Monsieur Rechsteiner Paul a un souci que je ne partage pas, parce que la réponse est simple. Il a le souci de savoir ce qui se passerait si l'AI venait à accumuler des dettes et ne pouvait plus couvrir les dépenses de l'assurance. Une chose est certaine: ce n'est pas le fonds de compensation de l'AVS qui devrait servir à payer ce montant. En effet, si l'on sépare les deux fonds, il y aura clairement une dette de l'AI inscrite au passif du bilan de l'AI et une créance sur l'AI inscrite à l'actif du bilan de l'AVS. Cela s'arrête là: il n'y a pas de responsabilité d'un fonds vis-à-vis de l'autre, sinon la responsabilité de l'AI de payer - c'est la Confédération qui le fera - les intérêts de la dette à l'AVS.

Par conséquent, s'il y a une difficulté de trésorerie, rien n'est prévu dans la loi pour y parer, mais politiquement, il est tout à fait évident que la Confédération ne peut pas laisser tomber l'AI et accepter qu'elle tombe en faillite, sauf si le Parlement le souhaite et refuse systématiquement les propositions qui seraient faites par le Conseil fédéral. Mais il n'y pas d'obligation juridique, et c'est bien ainsi, parce que si vous mettez une obligation juridique à la charge de la Confédération, vous créez ce qu'on appelle le "moral hazard" - d'emblée on sait ce qui va se passer: les gestionnaires de l'AI ou les politiciens qui doivent exercer la haute surveillance de l'AI seront tentés de ne pas prendre des mesures sévères, parce qu'ils sauront qu'il n'y aura aucune conséquence pratique pour l'AI.

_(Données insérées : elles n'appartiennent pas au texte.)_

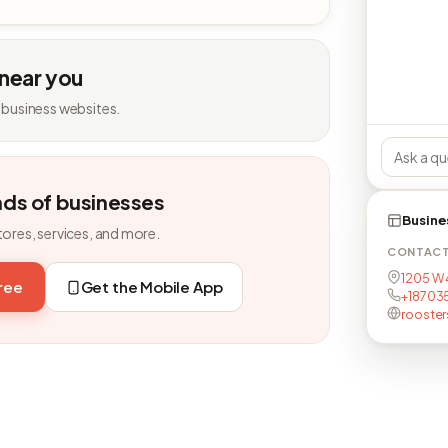
 near you
 business websites.
nds of businesses
Busine
tores, services, and more.
CONTAC
1205 W 4
free
Get the Mobile App
+18703
rooste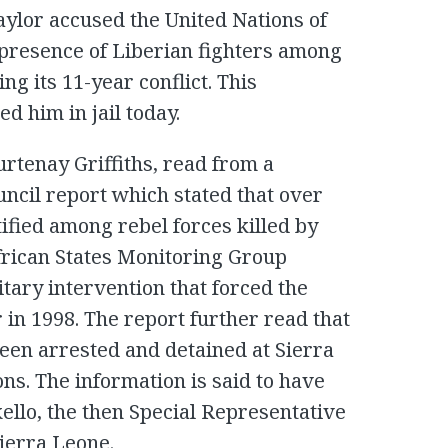
aylor accused the United Nations of
presence of Liberian fighters among
ng its 11-year conflict. This
d him in jail today.
urtenay Griffiths, read from a
uncil report which stated that over
ified among rebel forces killed by
rican States Monitoring Group
tary intervention that forced the
n 1998. The report further read that
been arrested and detained at Sierra
s. The information is said to have
ello, the then Special Representative
Sierra Leone.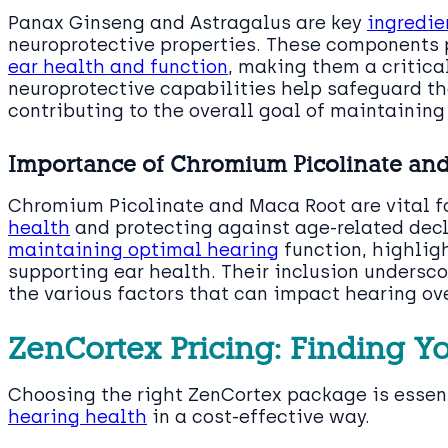
Panax Ginseng and Astragalus are key
ingredie
neuroprotective properties. These components p
ear health and function
, making them a critica
neuroprotective capabilities help safeguard the
contributing to the overall goal of maintaining
Importance of Chromium Picolinate an
Chromium Picolinate and Maca Root are vital for
health
and protecting against age-related dec
maintaining optimal hearing
function, highlig
supporting ear health. Their inclusion undersco
the various factors that can impact hearing ov
ZenCortex Pricing: Finding Y
Choosing the right ZenCortex package is essenti
hearing health
in a cost-effective way.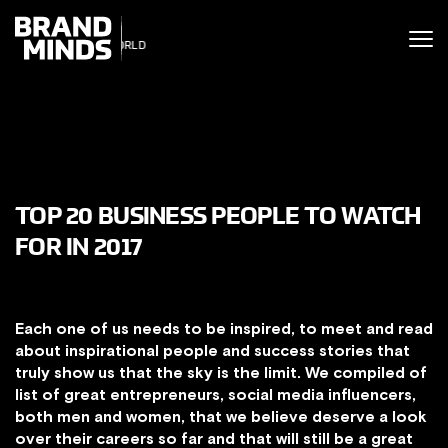
ITING THE
UNITING THE
SINESS WORLD
SINESS WORLD
TOP 20 BUSINESS PEOPLE TO WATCH
FOR IN 2017
Each one of us needs to be inspired, to meet and read
about inspirational people and success stories that
truly show us that the sky is the limit. We compiled of
list of great entrepreneurs, social media influencers,
both men and women, that we believe deserve a look
over their careers so far and that will still be a great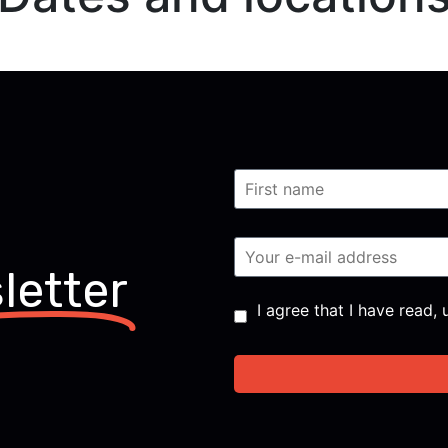
letter
Consent
*
I agree that I have read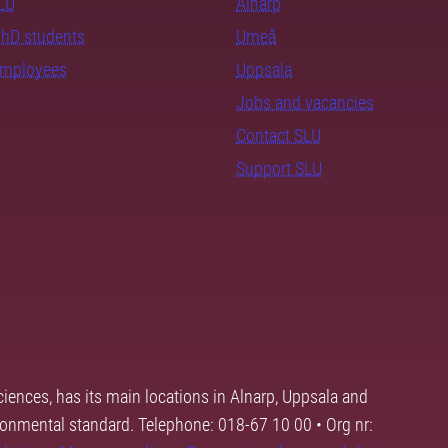
SLU
Alnarp
PhD students
Umeå
employees
Uppsala
Jobs and vacancies
Contact SLU
Support SLU
ciences, has its main locations in Alnarp, Uppsala and
ronmental standard. Telephone: 018-67 10 00 • Org nr: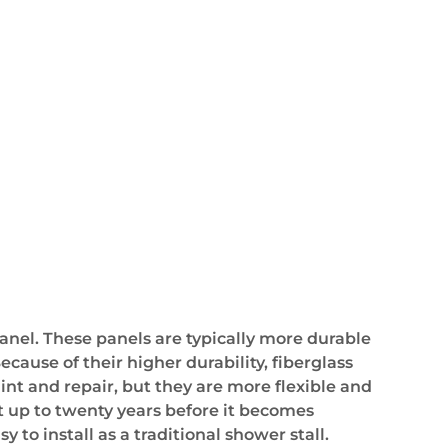
anel. These panels are typically more durable
ause of their higher durability, fiberglass
int and repair, but they are more flexible and
st up to twenty years before it becomes
 to install as a traditional shower stall.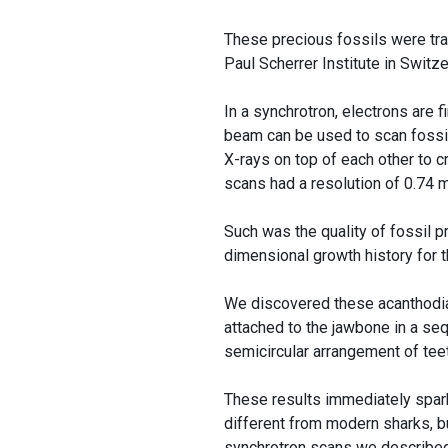
These precious fossils were tran
Paul Scherrer Institute in Switze
In a synchrotron, electrons are 
beam can be used to scan fossils
X-rays on top of each other to c
scans had a resolution of 0.74
Such was the quality of fossil p
dimensional growth history for 
We discovered these acanthodian
attached to the jawbone in a seq
semicircular arrangement of tee
These results immediately spark
different from modern sharks, b
synchrotron scans we described s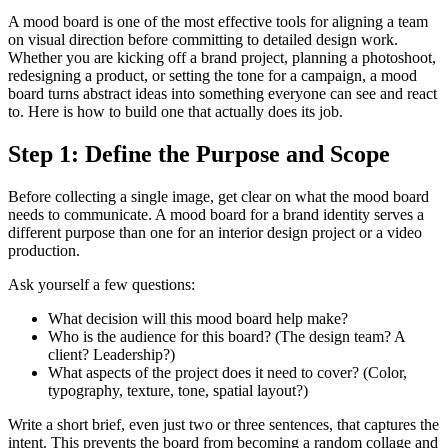
A mood board is one of the most effective tools for aligning a team
on visual direction before committing to detailed design work.
Whether you are kicking off a brand project, planning a photoshoot,
redesigning a product, or setting the tone for a campaign, a mood
board turns abstract ideas into something everyone can see and react
to. Here is how to build one that actually does its job.
Step 1: Define the Purpose and Scope
Before collecting a single image, get clear on what the mood board
needs to communicate. A mood board for a brand identity serves a
different purpose than one for an interior design project or a video
production.
Ask yourself a few questions:
What decision will this mood board help make?
Who is the audience for this board? (The design team? A
client? Leadership?)
What aspects of the project does it need to cover? (Color,
typography, texture, tone, spatial layout?)
Write a short brief, even just two or three sentences, that captures the
intent. This prevents the board from becoming a random collage and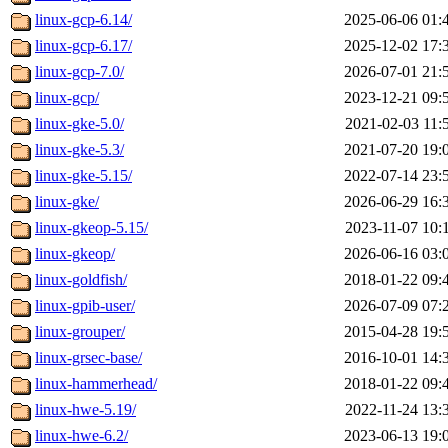
linux-gcp-6.14/
2025-06-06 01:
linux-gcp-6.17/
2025-12-02 17:
linux-gcp-7.0/
2026-07-01 21:
linux-gcp/
2023-12-21 09:
linux-gke-5.0/
2021-02-03 11:
linux-gke-5.3/
2021-07-20 19:
linux-gke-5.15/
2022-07-14 23:
linux-gke/
2026-06-29 16:
linux-gkeop-5.15/
2023-11-07 10:
linux-gkeop/
2026-06-16 03:
linux-goldfish/
2018-01-22 09:
linux-gpib-user/
2026-07-09 07:
linux-grouper/
2015-04-28 19:
linux-grsec-base/
2016-10-01 14:
linux-hammerhead/
2018-01-22 09:
linux-hwe-5.19/
2022-11-24 13:
linux-hwe-6.2/
2023-06-13 19: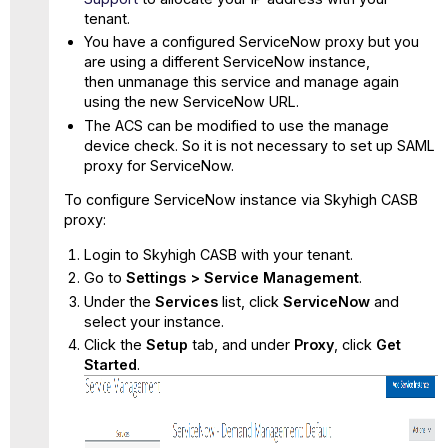
tenant.
You have a configured ServiceNow proxy but you
are using a different ServiceNow instance,
then unmanage this service and manage again
using the new ServiceNow URL.
The ACS can be modified to use the manage
device check. So it is not necessary to set up SAML
proxy for ServiceNow.
To configure ServiceNow instance via Skyhigh CASB
proxy:
Login to Skyhigh CASB with your tenant.
Go to
Settings > Service Management
.
Under the
Services
list, click
ServiceNow
and
select your instance.
Click the
Setup
tab, and under
Proxy
, click
Get
Started
.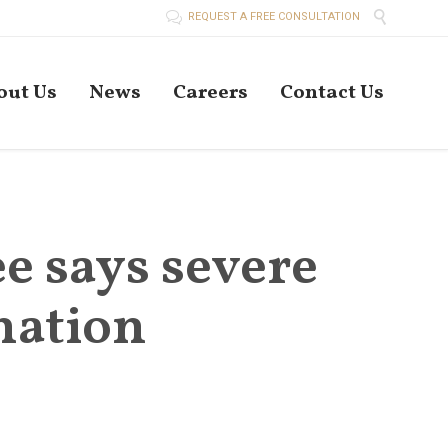


REQUEST A FREE CONSULTATION
Skip
out Us
News
Careers
Contact Us
to
conten
 says severe
nation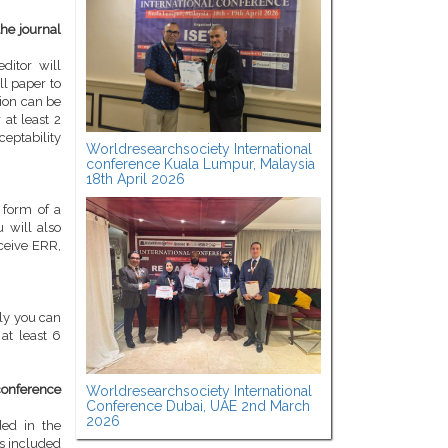
the journal
ditor will
ll paper to
tion can be
 at least 2
ceptability
Worldresearchsociety International
conference Kuala Lumpur, Malaysia
18th April 2026
 form of a
u will also
eceive ERR,
kly you can
at least 6
conference
Worldresearchsociety International
Conference Dubai, UAE 2nd March
2026
ded in the
is included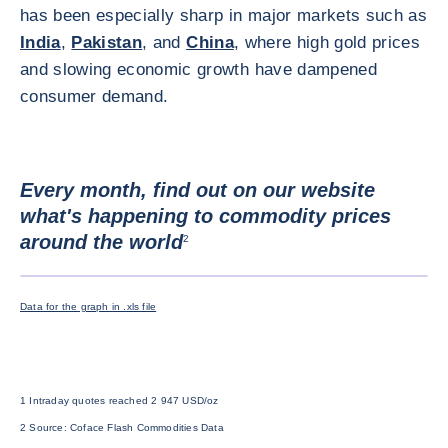
has been especially sharp in major markets such as
India
,
Pakistan
, and
China
, where high gold prices
and slowing economic growth have dampened
consumer demand.
Every month, find out on our website
what's happening to commodity prices
around the world
2
ENLARG
Data for the graph in .xls file
1 Intraday quotes reached 2 947 USD/oz
2 Source: Coface Flash Commodities Data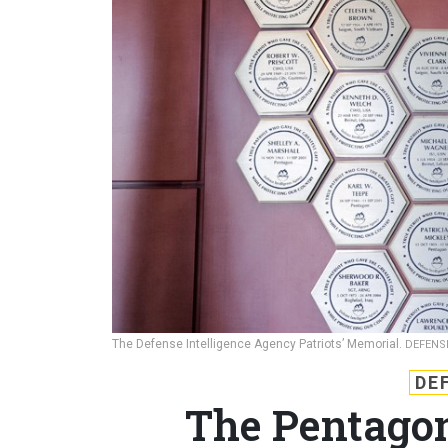
The Defense Intelligence Agency Patriots’ Memorial.
DEFENS
DE
The Pentagon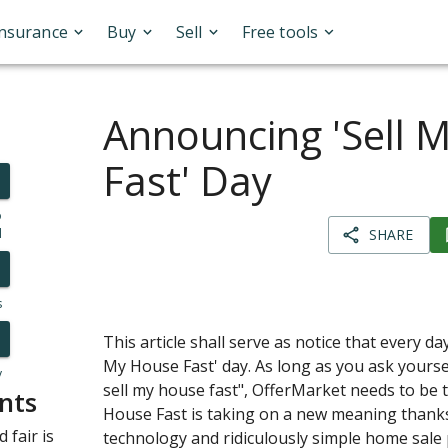
Insurance
Buy
Sell
Free tools
Announcing 'Sell 
Fast' Day
o
l
SHARE
s
This article shall serve as notice that every da
My House Fast' day. As long as you ask yourse
y
sell my house fast", OfferMarket needs to be t
nts
House Fast is taking on a new meaning thank
 fair is
technology and ridiculously simple home sale 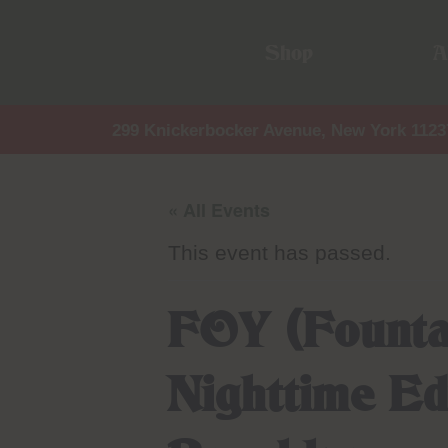
Shop
A
299 Knickerbocker Avenue, New York 1123
« All Events
This event has passed.
FOY (Founta
Nighttime Ed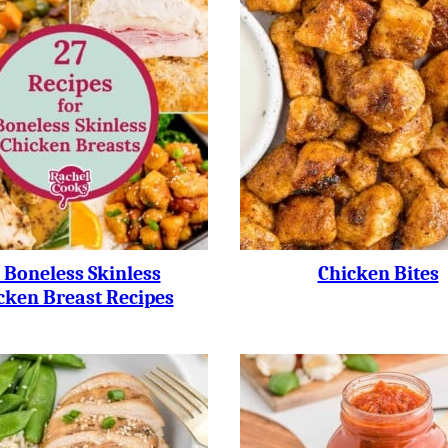
 Boneless Skinless
Chicken Bites
cken Breast Recipes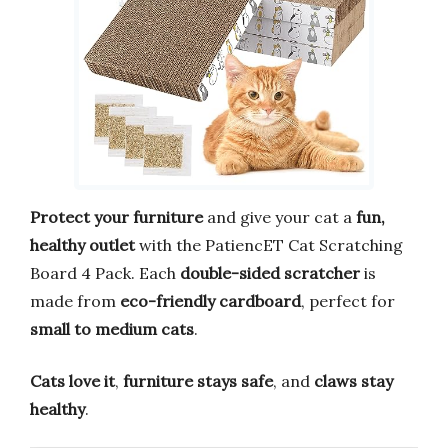
Protect your furniture
and give your cat a
fun,
healthy outlet
with the PatiencET Cat Scratching
Board 4 Pack. Each
double-sided scratcher
is
made from
eco-friendly cardboard
, perfect for
small to medium cats
.
Cats love it
,
furniture stays safe
, and
claws stay
healthy
.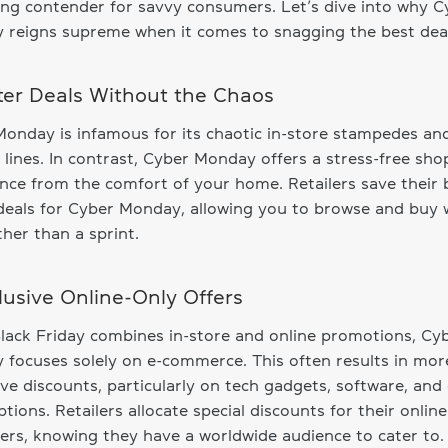
ng contender for savvy consumers. Let’s dive into why C
reigns supreme when it comes to snagging the best deal
tter Deals Without the Chaos
onday is infamous for its chaotic in-store stampedes an
 lines. In contrast, Cyber Monday offers a stress-free sh
nce from the comfort of your home. Retailers save their 
 deals for Cyber Monday, allowing you to browse and buy 
ather than a sprint.
clusive Online-Only Offers
lack Friday combines in-store and online promotions, Cy
focuses solely on e-commerce. This often results in mor
ive discounts, particularly on tech gadgets, software, and 
ptions. Retailers allocate special discounts for their online
rs, knowing they have a worldwide audience to cater to.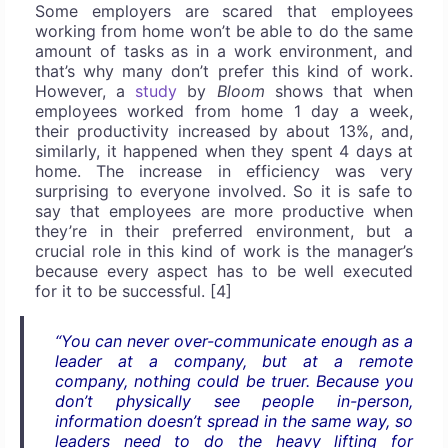
Some employers are scared that employees
working from home won’t be able to do the same
amount of tasks as in a work environment, and
that’s why many don’t prefer this kind of work.
However, a
study
by
Bloom
shows that when
employees worked from home 1 day a week,
their productivity increased by about 13%, and,
similarly, it happened when they spent 4 days at
home. The increase in efficiency was very
surprising to everyone involved. So it is safe to
say that employees are more productive when
they’re in their preferred environment, but a
crucial role in this kind of work is the manager’s
because every aspect has to be well executed
for it to be successful. [4]
“You can never over-communicate enough as a
leader at a company, but at a remote
company, nothing could be truer. Because you
don’t physically see people in-person,
information doesn’t spread in the same way, so
leaders need to do the heavy lifting for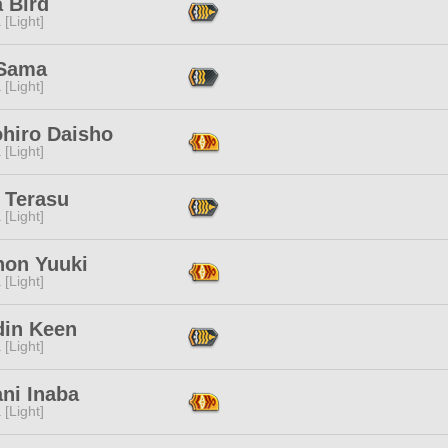
 Bird
 [Light]
 Sama
 [Light]
hiro Daisho
 [Light]
 Terasu
 [Light]
non Yuuki
 [Light]
din Keen
 [Light]
ni Inaba
 [Light]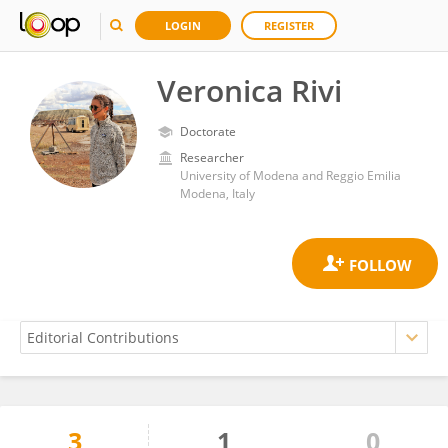
LOGIN
REGISTER
Veronica Rivi
Doctorate
Researcher
University of Modena and Reggio Emilia
Modena, Italy
3
1
0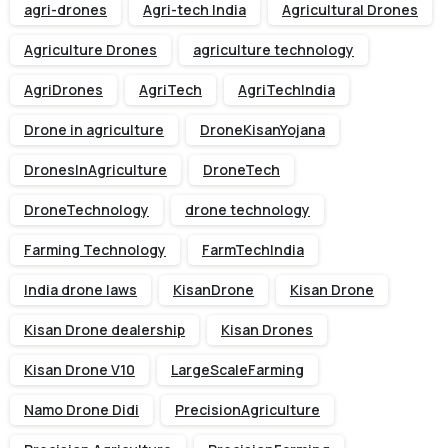
agri-drones
Agri-tech India
Agricultural Drones
Agriculture Drones
agriculture technology
AgriDrones
AgriTech
AgriTechIndia
Drone in agriculture
DroneKisanYojana
DronesInAgriculture
DroneTech
DroneTechnology
drone technology
Farming Technology
FarmTechIndia
India drone laws
KisanDrone
Kisan Drone
Kisan Drone dealership
Kisan Drones
Kisan Drone V10
LargeScaleFarming
Namo Drone Didi
PrecisionAgriculture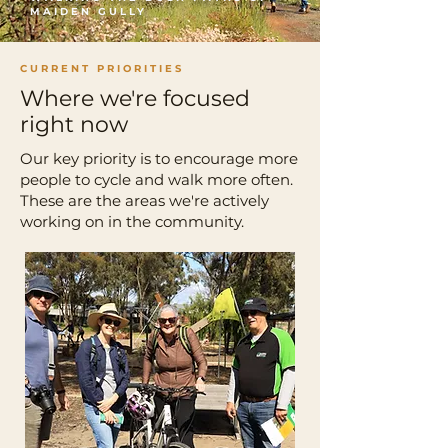
MAIDEN GULLY
CURRENT PRIORITIES
Where we're focused
right now
Our key priority is to encourage more
people to cycle and walk more often.
These are the areas we're actively
working on in the community.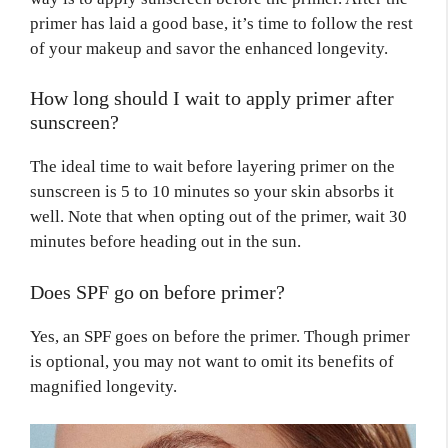
primer has laid a good base, it’s time to follow the rest
of your makeup and savor the enhanced longevity.
How long should I wait to apply primer after
sunscreen?
The ideal time to wait before layering primer on the
sunscreen is 5 to 10 minutes so your skin absorbs it
well. Note that when opting out of the primer, wait 30
minutes before heading out in the sun.
Does SPF go on before primer?
Yes, an SPF goes on before the primer. Though primer
is optional, you may not want to omit its benefits of
magnified longevity.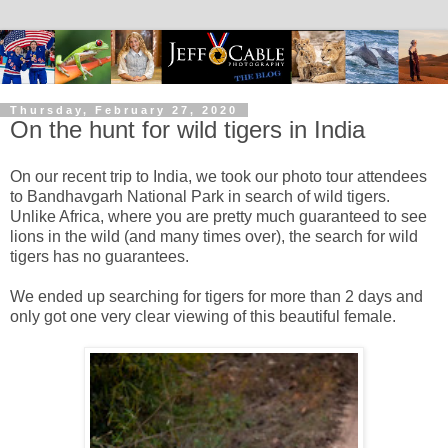
Thursday, February 27, 2020
On the hunt for wild tigers in India
On our recent trip to India, we took our photo tour attendees
to Bandhavgarh National Park in search of wild tigers.
Unlike Africa, where you are pretty much guaranteed to see
lions in the wild (and many times over), the search for wild
tigers has no guarantees.
We ended up searching for tigers for more than 2 days and
only got one very clear viewing of this beautiful female.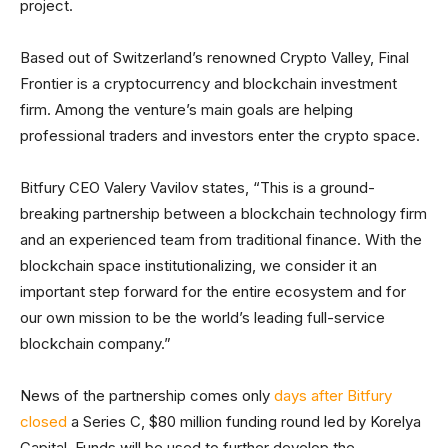
project.
Based out of Switzerland’s renowned Crypto Valley, Final
Frontier is a cryptocurrency and blockchain investment
firm. Among the venture’s main goals are helping
professional traders and investors enter the crypto space.
Bitfury CEO Valery Vavilov states, “This is a ground-
breaking partnership between a blockchain technology firm
and an experienced team from traditional finance. With the
blockchain space institutionalizing, we consider it an
important step forward for the entire ecosystem and for
our own mission to be the world’s leading full-service
blockchain company.”
News of the partnership comes only
days after Bitfury
closed
a Series C, $80 million funding round led by Korelya
Capital. Funds will be used to further develop the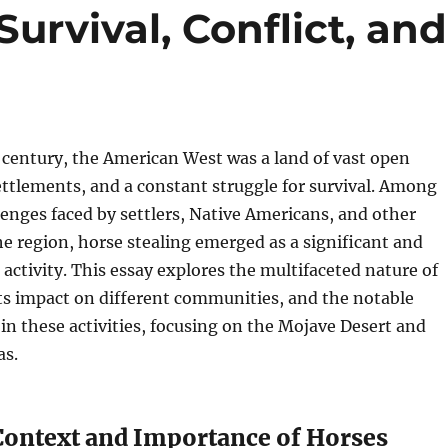
urvival, Conflict, and
 century, the American West was a land of vast open
ettlements, and a constant struggle for survival. Among
lenges faced by settlers, Native Americans, and other
he region, horse stealing emerged as a significant and
activity. This essay explores the multifaceted nature of
its impact on different communities, and the notable
 in these activities, focusing on the Mojave Desert and
as.
 Context and Importance of Horses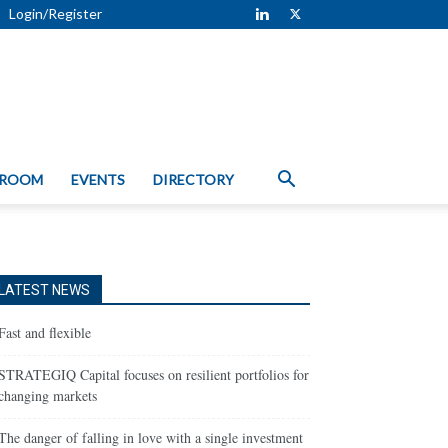
Login/Register
 ROOM
EVENTS
DIRECTORY
LATEST NEWS
Fast and flexible
STRATEGIQ Capital focuses on resilient portfolios for
changing markets
The danger of falling in love with a single investment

Je le répète, l'AVS ne sera pas concernée par les difficultés de l'AI. La Confédération aura une responsabilité politique. Il faudra trouver une solution avec le Parlement, mais on ne peut pas dire à l'avance quelle sera cette solution.

C'est la raison pour laquelle il faut rejeter la proposition de la minorité Rechsteiner Paul.